You may even find that the products that are recommended by dermatologists for handling eczema are best for you. Oil cleansing is a great way to go, followed by a thick moisturizer to really quench skin deep down. Micellar water is also good for cleansing, especially in the morning because it doesn’t strip skin. Just follow it promptly with a serum that really hydrates and moisturizer, followed by an SPF protector.
In every climate, exfoliation needs to be a part of your skincare routine, but in a high altitude, it’s urgent! Exfoliation helps get those dead skin cells out of there. Fruit peels are effective for gentle exfoliation as they dissolve away the dead skin cells rather than rubbing your skin raw. Though if you do prefer the polishing type, you should use something that is gentle to refresh your skin without tearing at it.
Once a week is all it takes though again, stay away from anything harsh. For very sensitive skin, using a non-drying cleanser and a good washcloth can really help. The idea is to not feel like your skin is tight and dry.
Avoid staying in the shower for too long
We love a good long shower or bath like nothing else, but at higher altitudes, it can take a toll on your skin and how hydrated it is. The water should NEVER be hot but rather, lukewarm. Use the same rule for washing your face too.

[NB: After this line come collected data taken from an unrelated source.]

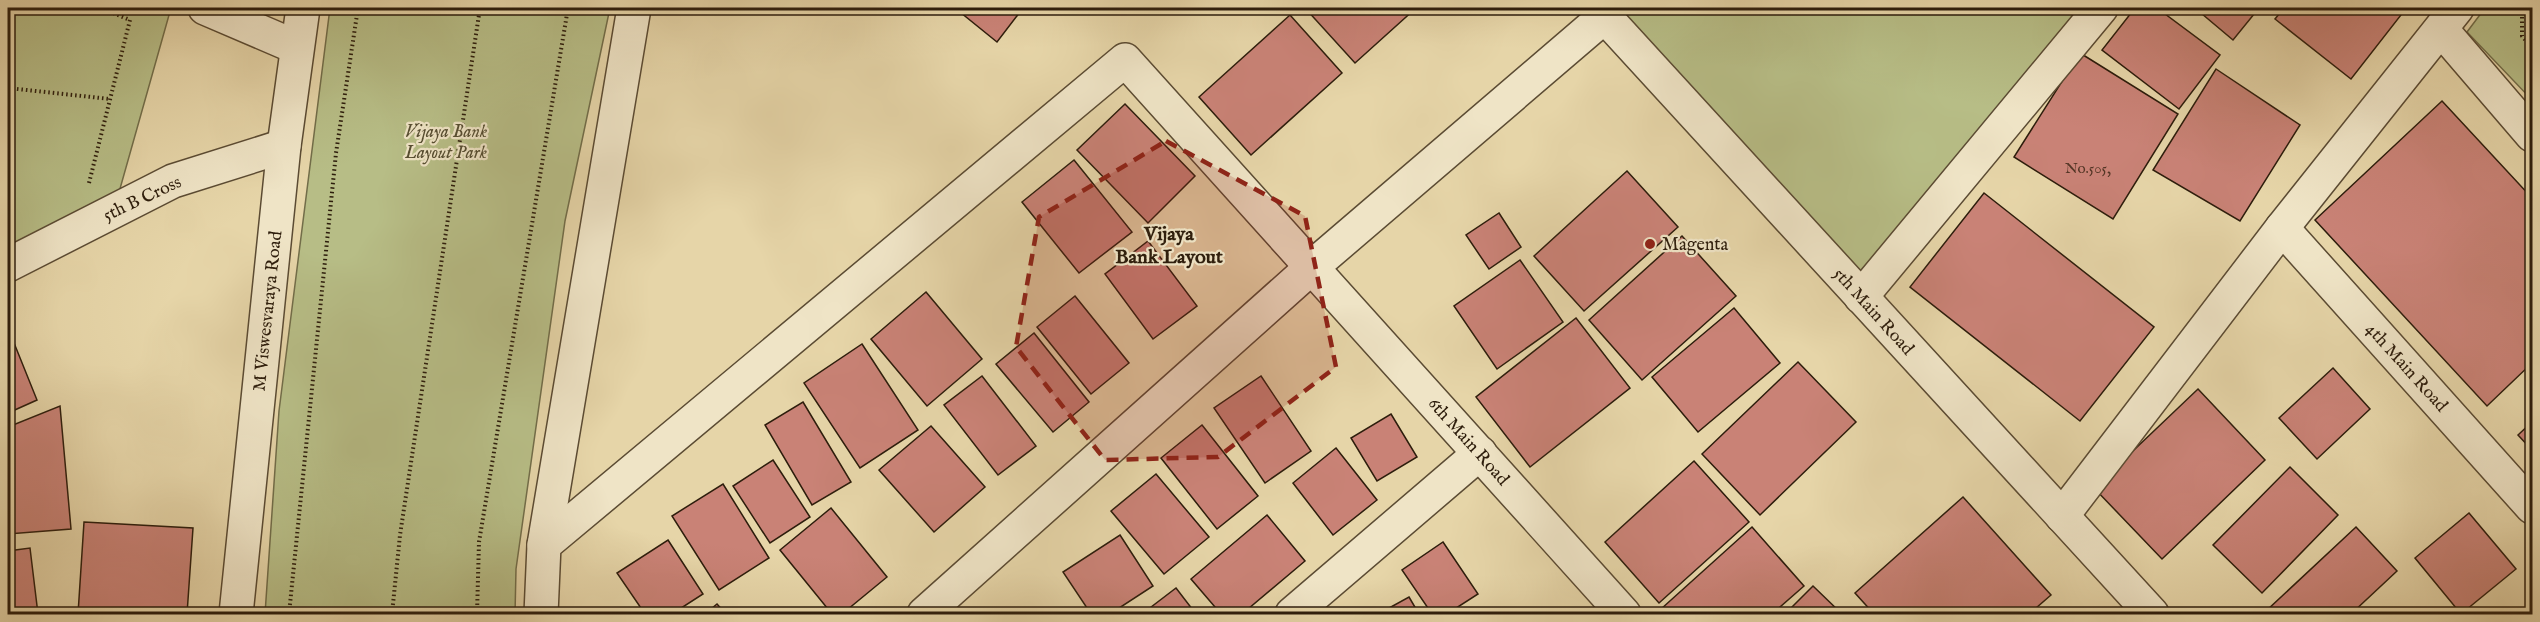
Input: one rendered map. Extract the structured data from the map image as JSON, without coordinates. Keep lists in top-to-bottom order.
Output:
{
  "streets": {
    "street": [
      "5th B Cross",
      "M Viswesvaraya Road",
      "5th Main Road",
      "4th Main Road",
      "6th Main Road"
    ]
  },
  "crossings": [
    ["5th B Cross", "M Viswesvaraya Road"]
  ],
  "districts": ["Vijaya Bank Layout"],
  "parks": ["Vijaya Bank Layout Park"],
  "places": ["Magenta"],
  "house_numbers": ["No.505,"]
}
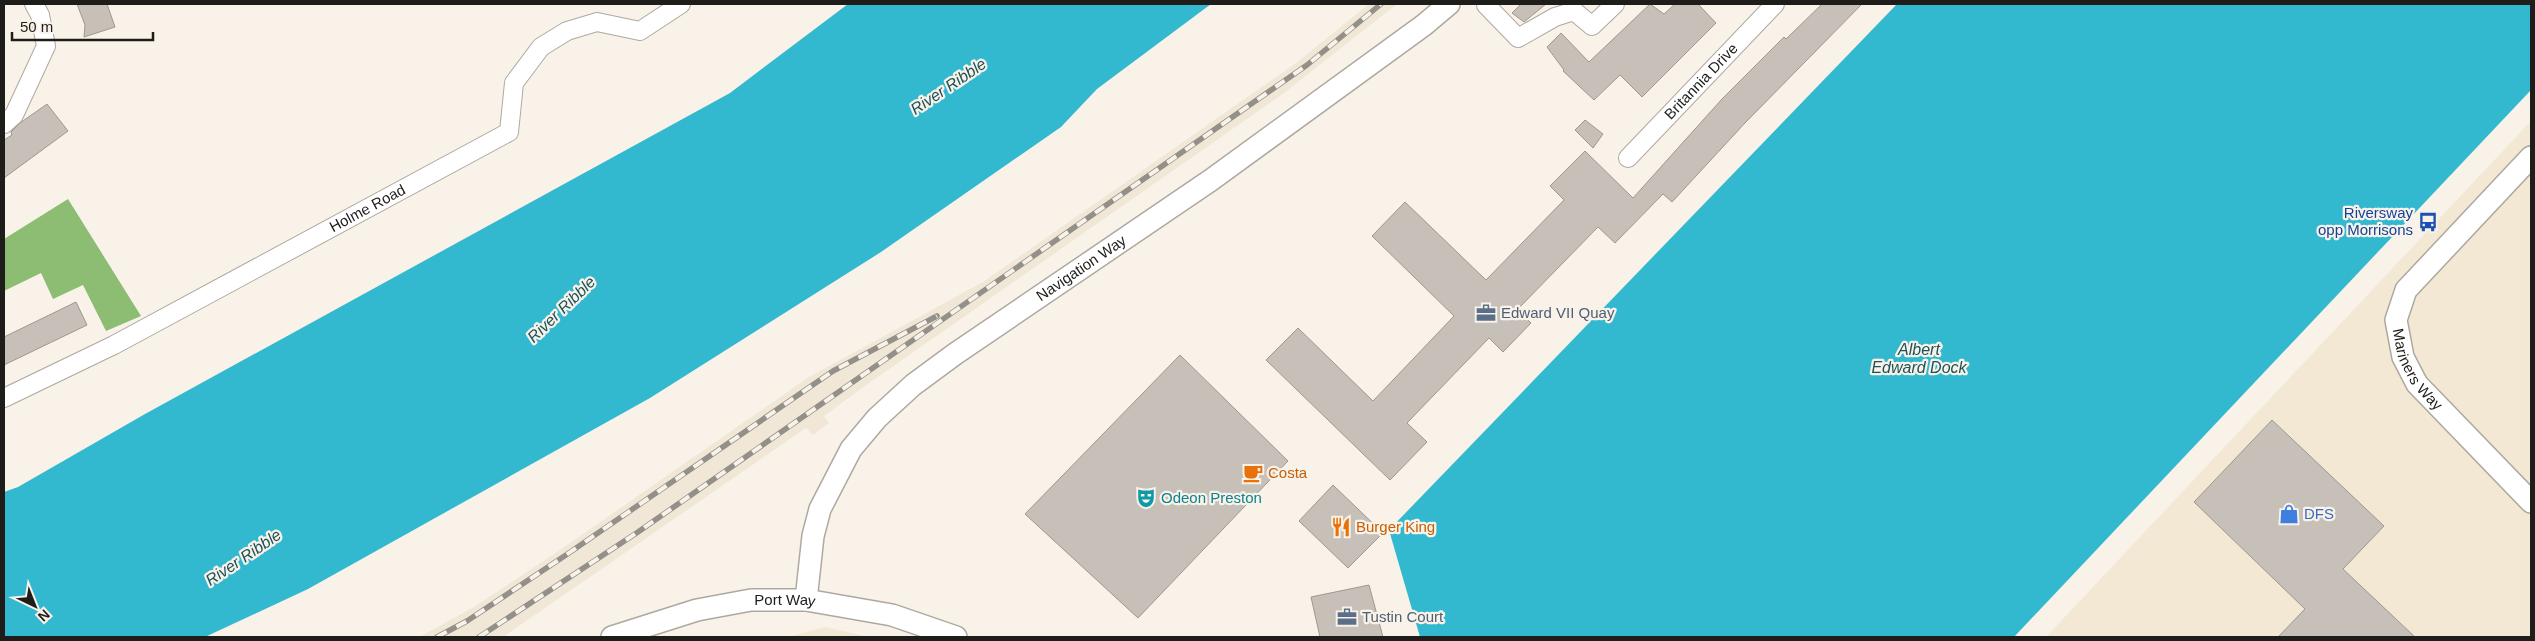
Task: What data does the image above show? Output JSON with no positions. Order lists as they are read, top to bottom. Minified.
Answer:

With hair, you should try not to wash it as frequently and focus on gentle shampoos. Take the time to massage conditioner into your scalp too so that it nourishes the scalp and keeps it from drying out. You want snowflakes coming from the sky, not from your hair!
And whatever you do, cut down the time you spend in the shower or tub. No more than 15 minutes should be spent bathing. You can take more frequent showers, but not longer showers. As soon as you get out, blot your skin with a towel and immediately slather on your moisturizer!
Invest in a home humidifier
With all that dry air, a humidifier is one of the best things to buy for your home. It is scientifically proven that low humidity, coupled with low temperature causes skin dehydration. It can relieve itchy eyes, dry skin, and even cracked lips. One that can be used with essential oils will have your home smelling just like a spa!
Last and not least be patient
It takes time to adjust to a new place, especially one that is at a higher elevation. Practice these beauty tips to help maximize your routine and avoid skin problems. As you do though, remember to be patient. It will get better!
Visit your dermatologist if needed
A good dermatologist can really help you if you’re still having skin troubles when you move to the mountains. If you’ve tried everything and still find you can’t quench your skin or scalp, find a dermatologist near you to help you get your skin problems under control.
You get a tradeoff when you move to the mountains. You get beautiful sunny days and stunning scenery, however, you have to be more cautious with your skincare. By following these tips and protecting your skin, you’ll be able to keep your skin healthy and beautiful no matter how long you stay up there!